Robert Christgau of The Village Voice wrote that Joel's craft improves, but "he becomes more obnoxious: the anti-idealism of 'Angry Young Man' isn't any more appealing in tandem with the pseudoironic sybaritism of 'I've Loved These Days.'" In a retrospective review, Stephen Thomas Erlewine of AllMusic wrote that "the key to the record's success is variety, the way the album whips from the bouncy, McCartney-esque 'All You Wanna Do Is Dance' to the saloon song 'New York State of Mind'; the way the bitterly cynical "Angry Young Man" gives way to the beautiful 'I've Loved These Days' and the surrealistic apocalyptic fantasy 'Miami 2017 (Seen the Lights Go Out on Broadway).' No matter how much stylistic ground Joel covers, he's kept on track by his backing group."

Cash Box called the single "James" "a song to an old friend, wondering what he’s doing now", saying "This beautiful tune kicks off with some sensitive playing on the Fender Rhodes, accompanied solely by bass. Gradually, as the song builds, so does the instrumentation."

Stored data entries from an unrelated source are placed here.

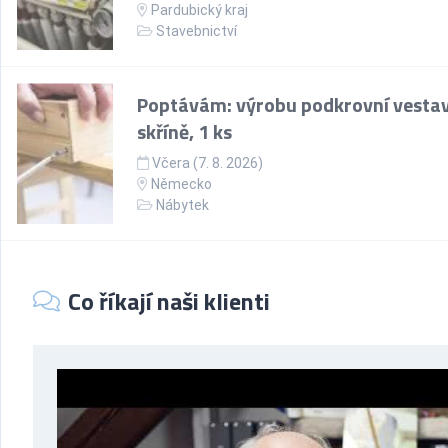
Pardubický kraj
Stavebnictví
Poptávám: výrobu podkrovní vesta
skříně, 1 ks
Včera (7. 8. 2026)
Německo
Nábytek
Co říkají naši klienti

Cash Box said that the single "I've Loved These Days" creates "a perfect mood of grand cinema romance" and commented on "its elegant strings and crashing piano." Record World said that "both melody and lyrics stand out on this powerful ballad, that could put him over the top."

Professional ratings
Review scores
| Source | Rating |
| AllMusic | Star Half star |
| Blender | Star |
| Christgau's Record Guide | C+ |
| The Rolling Stone Album Guide | Star Half star |

==Track listing==

Many tracks have alternate mixes exclusive to the Quadrophonic LP release including "New York State of Mind", "Prelude/Angry Young Man", "I've Loved These Days" and "Miami 2017 (Seen the Lights Go Out on Broadway)". Contrary to some sources, the saxophone solo on "New York State of Mind" was never re-recorded by Phil Woods for the release of Greatest Hits, Vols. I and II. The only time that Phil Woods performed on a Billy Joel recording was the song "Just the Way You Are" in 1977.

Side one
| No. | Title | Length |
|---|---|---|
| 1. | "Say Goodbye to Hollywood" | 4:36 |
| 2. | "Summer, Highland Falls" | 3:15 |
| 3. | "All You Wanna Do Is Dance" | 3:40 |
| 4. | "New York State of Mind" | 5:58 |

Side two
| No. | Title | Length |
|---|---|---|
| 5. | "James" | 3:53 |
| 6. | "Prelude/Angry Young Man" | 5:17 |
| 7. | "I've Loved These Days" | 4:31 |
| 8. | "Miami 2017 (Seen the Lights Go Out on Broadway)" | 5:12 |
| Total length: |  | 36:22 |

==Personnel==
Adapted from the AllMusic credits.
- Billy Joel – vocals, acoustic piano, electric piano, Moog synthesizer, clavinet, organs
- Howie Emerson – electric and acoustic guitars
- Russell Javors – electric and acoustic guitars
- James Smith – acoustic guitar
- Doug Stegmeyer – bass guitar
- Liberty DeVitto – drums
- Mingo Lewis – percussion
- Richie Cannata – saxophones, clarinet
- Ken Ascher – orchestral arrangements

===Production===
- Jerry Abramowitz – cover photography
- John Berg – cover design
- Gerard Huerta – cover lettering
- Bruce Botnick – mixing
- John Bradley – engineer, project supervisor
- Jo Buckley – production coordination
- Billy Joel – producer
- Don Puluse – engineer
- Brian Ruggles – basic track consultant
- Lou Waxman – tape engineer

==Charts==

===Weekly charts===

| Chart (1976–77) | Peak position |
|---|---|
| Australia (Kent Music Report) | 12 |
| U.S. Billboard 200 | 122 |
| Chart (2004) | Position |
| Japanese Albums (Oricon) | 286 |

===Year-end charts===

| Chart (1976) | Position |
|---|---|
| Australia (Kent Music Report)^{[citation needed]} | 32 |

===Certifications===

| Region | Certification | Certified units/sales |
| Australia (ARIA) | Gold | 20,000^{^} |
| United States (RIAA) | Platinum | 1,000,000^{^} |
^{^} Shipments figures based on certification alone.